**Exercise objective**
All of the data should be restated word for word, with the pictures omitted.

**Dataset**

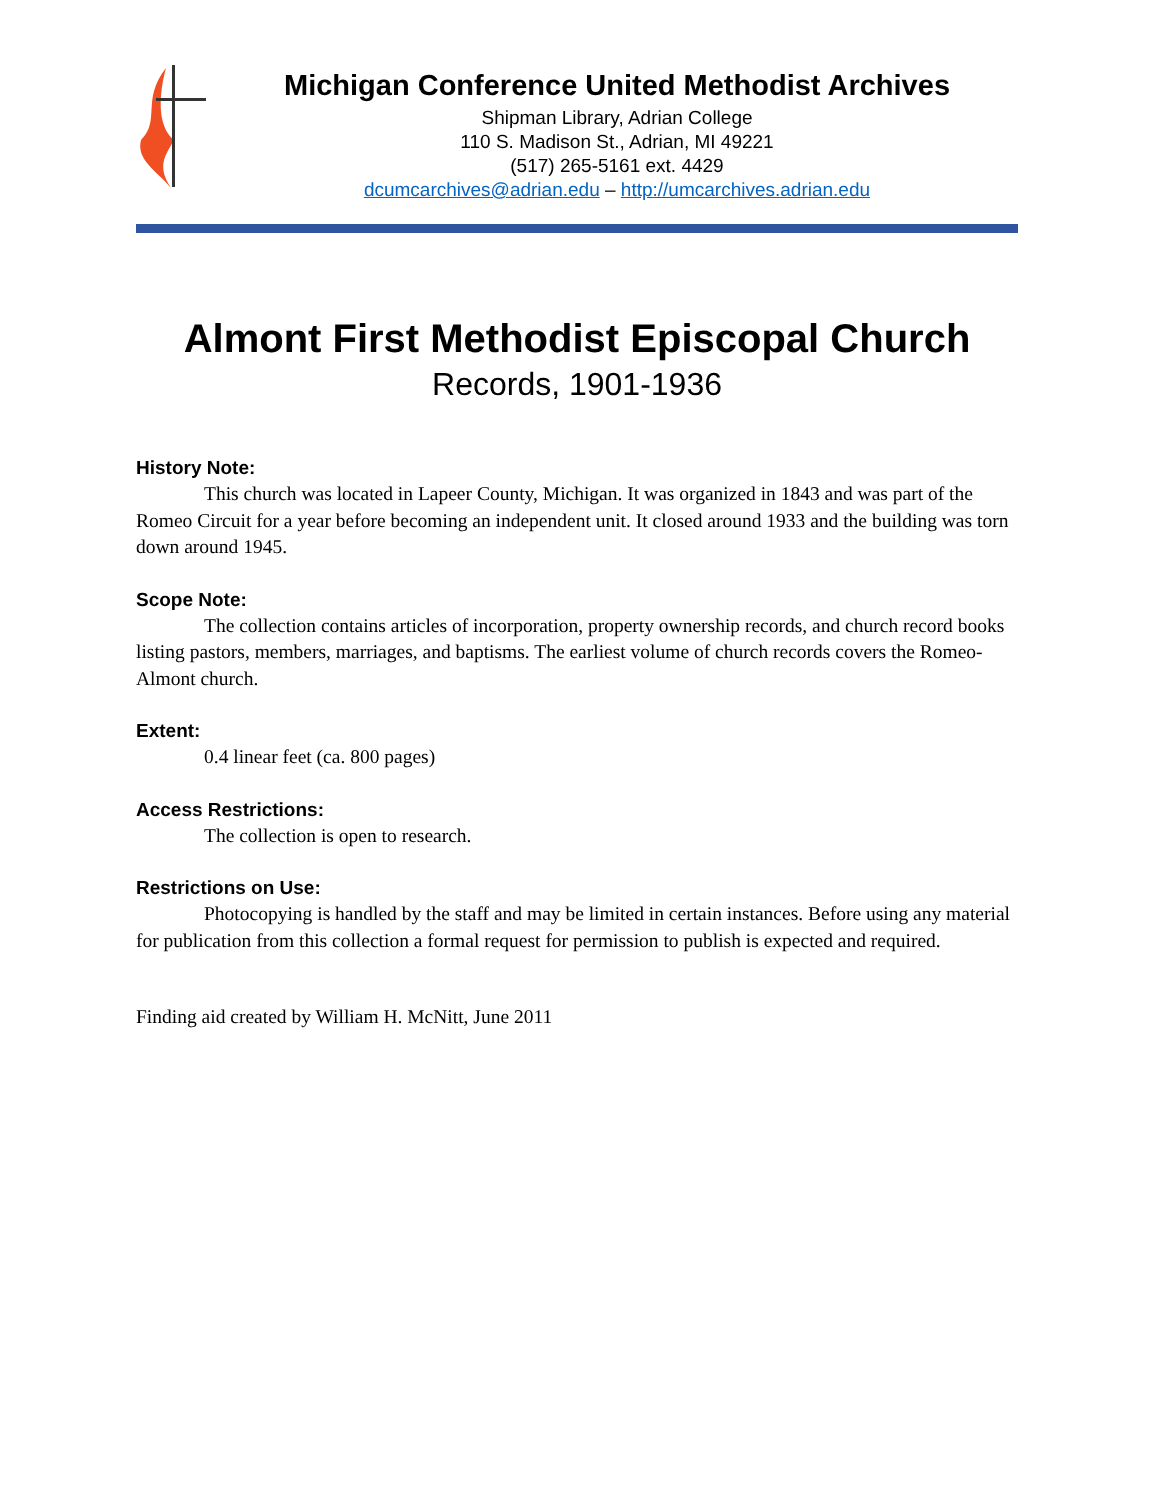Michigan Conference United Methodist Archives
Shipman Library, Adrian College
110 S. Madison St., Adrian, MI 49221
(517) 265-5161 ext. 4429
dcumcarchives@adrian.edu – http://umcarchives.adrian.edu
Almont First Methodist Episcopal Church
Records, 1901-1936
History Note:
This church was located in Lapeer County, Michigan. It was organized in 1843 and was part of the Romeo Circuit for a year before becoming an independent unit. It closed around 1933 and the building was torn down around 1945.
Scope Note:
The collection contains articles of incorporation, property ownership records, and church record books listing pastors, members, marriages, and baptisms. The earliest volume of church records covers the Romeo-Almont church.
Extent:
0.4 linear feet (ca. 800 pages)
Access Restrictions:
The collection is open to research.
Restrictions on Use:
Photocopying is handled by the staff and may be limited in certain instances. Before using any material for publication from this collection a formal request for permission to publish is expected and required.
Finding aid created by William H. McNitt, June 2011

**Answer below**
Michigan Conference United Methodist Archives
Shipman Library, Adrian College
110 S. Madison St., Adrian, MI 49221
(517) 265-5161 ext. 4429
dcumcarchives@adrian.edu – http://umcarchives.adrian.edu
Almont First Methodist Episcopal Church
Records, 1901-1936
History Note:
This church was located in Lapeer County, Michigan. It was organized in 1843 and was part of the Romeo Circuit for a year before becoming an independent unit. It closed around 1933 and the building was torn down around 1945.
Scope Note:
The collection contains articles of incorporation, property ownership records, and church record books listing pastors, members, marriages, and baptisms. The earliest volume of church records covers the Romeo-Almont church.
Extent:
0.4 linear feet (ca. 800 pages)
Access Restrictions:
The collection is open to research.
Restrictions on Use:
Photocopying is handled by the staff and may be limited in certain instances. Before using any material for publication from this collection a formal request for permission to publish is expected and required.
Finding aid created by William H. McNitt, June 2011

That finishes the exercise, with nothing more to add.